Many reviewers criticized the game for its continued lack of rendered damage. Instead of actual damage, the cars (depending on the speed and angle in which the collision occurred) simply bounce or spin off of the car, wall, or obstacle. Reviewers complained of the continued ability to take unrealistic short cuts, such as the ones on Fuji Speedway 90's, Driving Park Beginner Course and Circuit de la Sarthe I, where the driver can cut right across the chicane, allowing a player to win by cheating. One reviewer also complained that the game's vehicles do not have enough grip. The game has also been criticized for lack of online play which had been promised during early development, but was announced as being removed at the time of release. Many reviewers expressed disappointment in the game's AI system, noting that "virtual racers will follow their (driving) line with little concern for where the human driver is at any one time". This is more evident during rally races and missions in which a 5-second speed penalty is given for hitting the other cars or the barriers, regardless of who initiated the contact. Some critics found B-Spec mode to offer little to the overall experience.

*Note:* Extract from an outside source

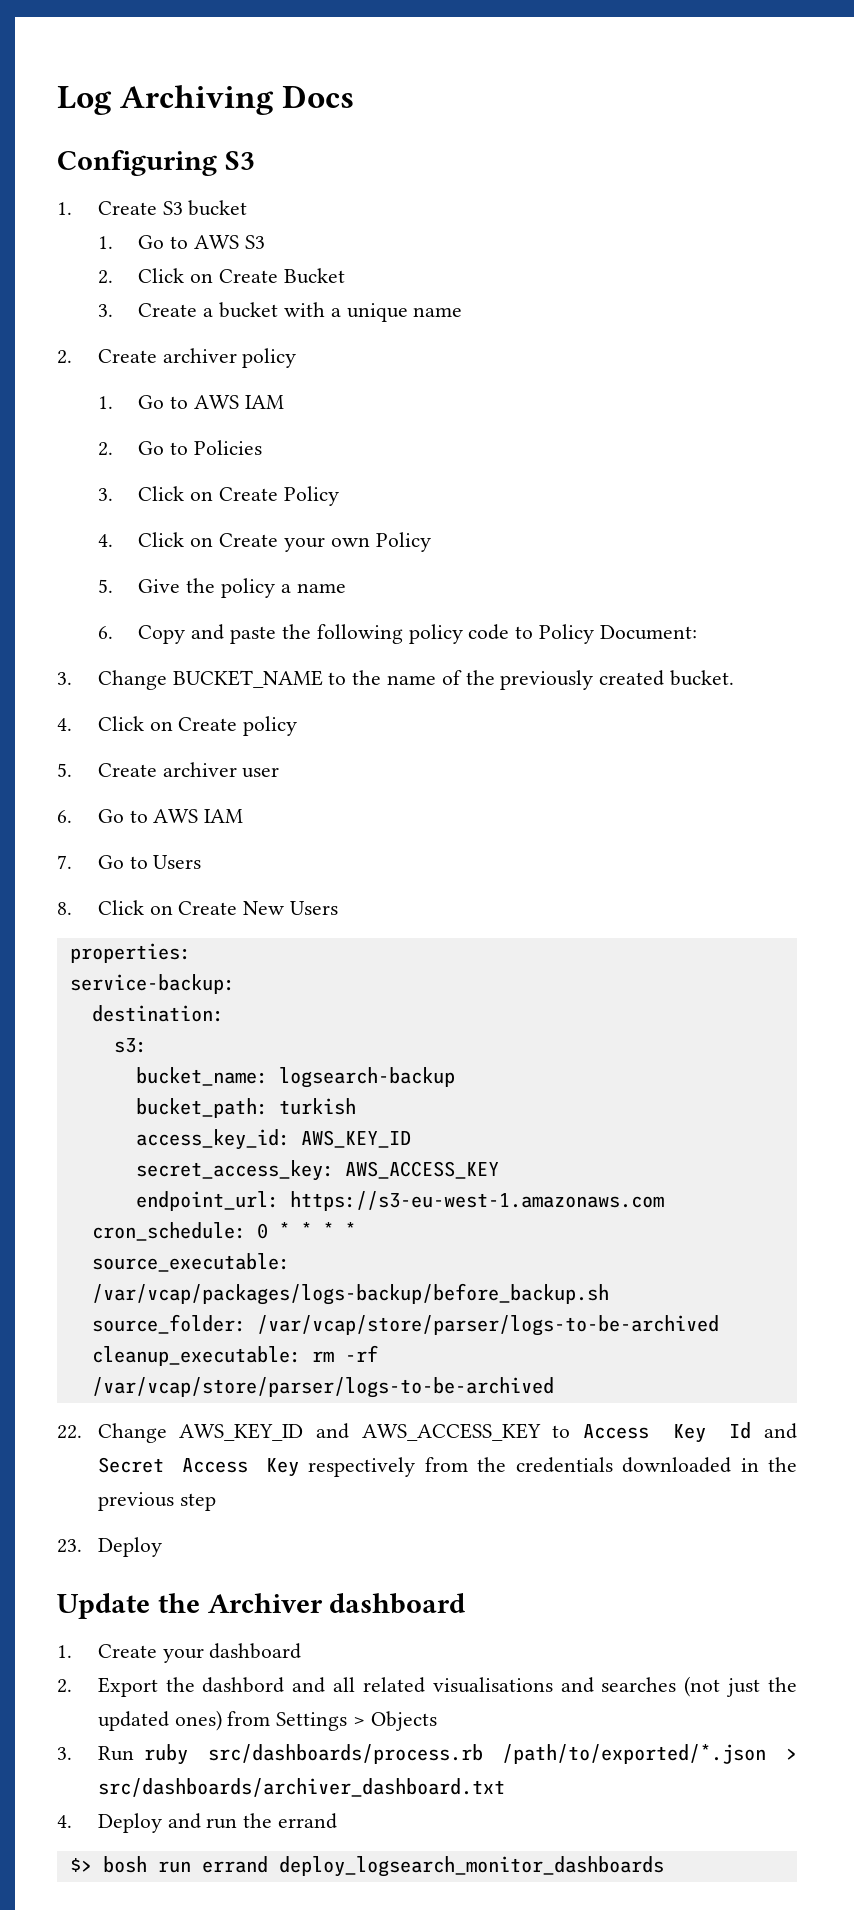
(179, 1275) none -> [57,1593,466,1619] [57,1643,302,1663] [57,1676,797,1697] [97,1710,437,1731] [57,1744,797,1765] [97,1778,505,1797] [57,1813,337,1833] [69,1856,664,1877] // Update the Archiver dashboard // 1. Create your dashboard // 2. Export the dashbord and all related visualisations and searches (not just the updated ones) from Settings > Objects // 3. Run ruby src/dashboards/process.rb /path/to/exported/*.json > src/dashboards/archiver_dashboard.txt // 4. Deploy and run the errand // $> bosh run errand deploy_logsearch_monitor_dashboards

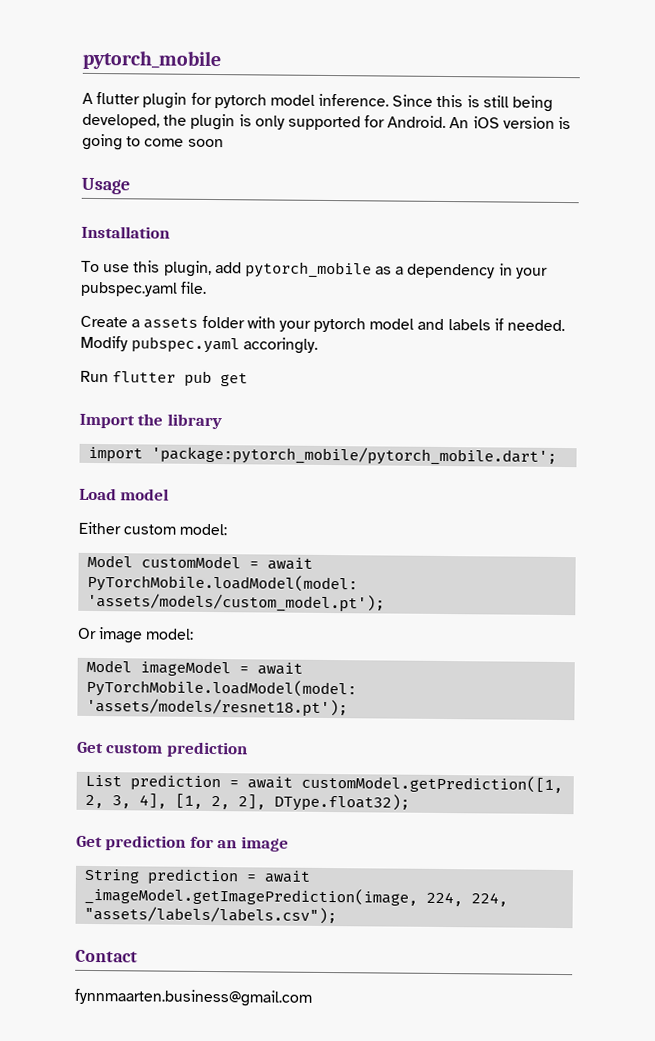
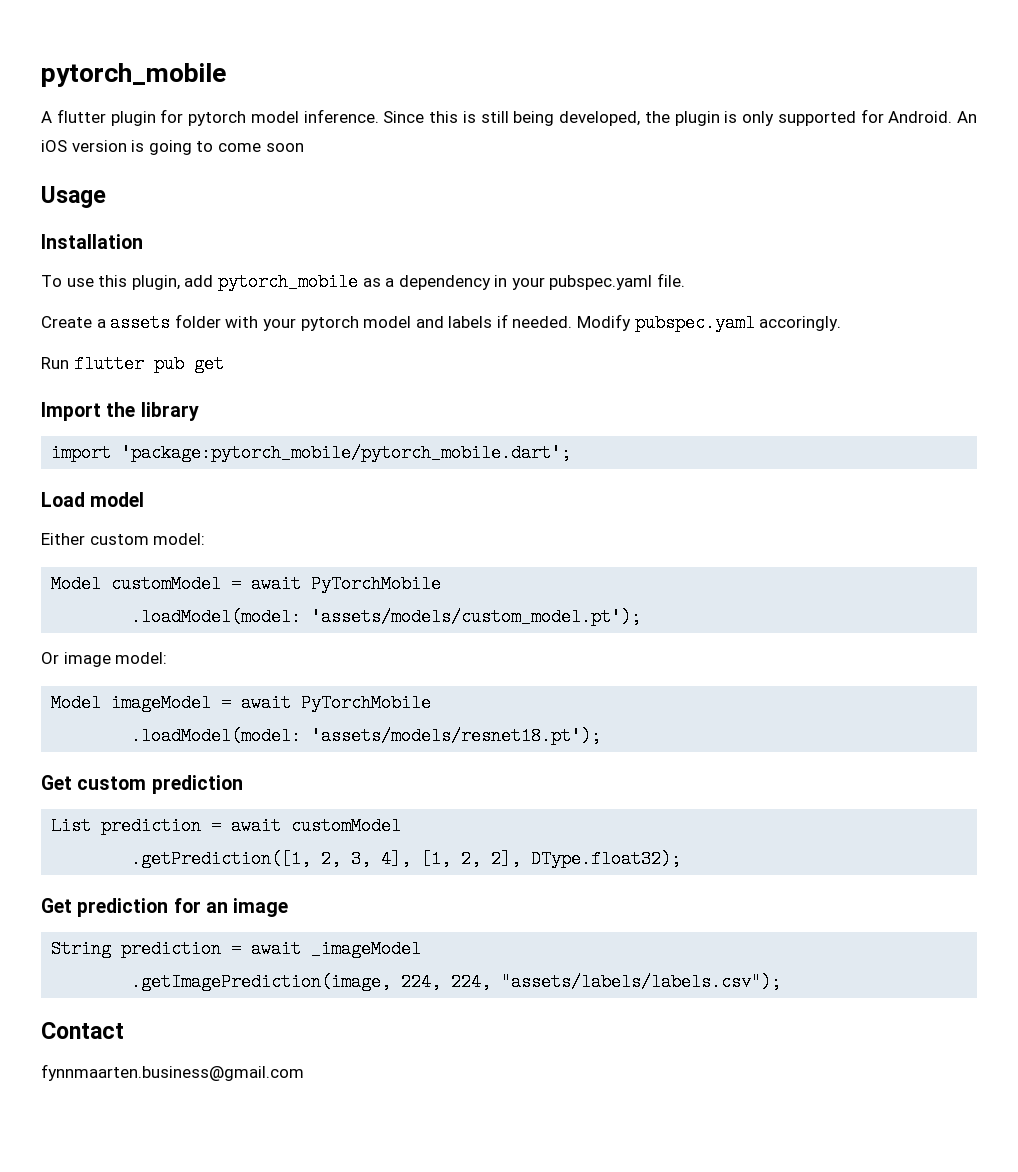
[87,573,359,594] PyTorchMobile.loadModel(model: -> [311,575,442,593] [131,608,302,626] PyTorchMobile // .loadModel(model:
[86,678,358,699] PyTorchMobile.loadModel(model: -> [301,694,432,712] [131,727,302,745] PyTorchMobile // .loadModel(model:
[301,774,564,794] customModel.getPrediction([1, -> [291,817,402,835] [131,850,312,868] customModel // .getPrediction([1,
[84,886,419,907] _imageModel.getImagePrediction(image, -> [311,940,422,958] [131,973,392,991] _imageModel // .getImagePrediction(image,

Non-video-game publications made some positive reception too. Sean Cunningham of Maxim gave the game a perfect ten and asked, "Is GT4 more fetish than game? Probably. But if this is a fetish, then put a leather hood on us and whip us till we bleed!" Jason Hill of The Sydney Morning Herald gave it all five stars and stated that the game's biggest strength "is the realistic handling. You feel every nuance of the car's movements, weight shifts, and suspension, particularly with a Driving Force Pro steering wheel. This is a peerless driving simulation that will test even professional drivers". Charles Herold of The New York Times gave it a positive review and stated that while the game "aims for realism, it occasionally falls short. Competitors drive like mindless automatons, seemingly unaware of your existence. Cars can take endless amounts of damage, allowing you to control your turns by bouncing off other cars like a pinball. If a track doesn't have walls, like one set in the Grand Canyon, then an invisible barrier prevents you from going off track". However, Jim Schaefer of Detroit Free Press gave it three stars out of four and stated that "GT Mode does a great job of organizing your choices on a large home map. You can leave your garage to race, or jump over to ogle new and used rides at domestic and foreign dealerships, take on special challenges and buy parts upgrades".

Aggregate score
| Aggregator | Score |
|---|---|
| Metacritic | 89/100 |

Review scores
| Publication | Score |
|---|---|
| Edge | 7/10 |
| Eurogamer | 8/10 |
| Famitsu | 39/40 |
| Game Informer | 9.25/10 |
| GamePro | 4.5/5 |
| GameRevolution | B+ |
| GameSpot | 8.9/10 |
| GameSpy | 4.5/5 |
| GameZone | 9.7/10 |
| IGN | 9.5/10 |
| Official U.S. PlayStation Magazine | 5/5 |
| Detroit Free Press | 3/4 |
| Maxim | 10/10 |

Award
| Publication | Award |
|---|---|
| Game Critics Awards | Best Racing Game of 2003 |

===Awards===
- E3 2003 Game Critics Awards: Best Racing Game
- IGN: 5th best PS2 game of all time

===Sales===
By February 2005, Gran Turismo 4 had sold more than 1 million units in Japan. By March 2005, Gran Turismo 4 had sold over 6 million units worldwide. Gran Turismo 4 received a "Double Platinum" sales award from the Entertainment and Leisure Software Publishers Association (ELSPA), indicating sales of at least 600,000 copies in the United Kingdom. It sold more than 611,000 units in the United Kingdom by December 2005.

By March 2016, Gran Turismo 4 had shipped 1.27 million copies in Japan, 3.47 million in North America, 6.83 million in Europe, and 180,000 in Asia for a total of 11.76 million copies. It is the third highest-selling game in the Gran Turismo franchise, ahead of Gran Turismo, but behind Gran Turismo 5 and Gran Turismo 3: A-Spec.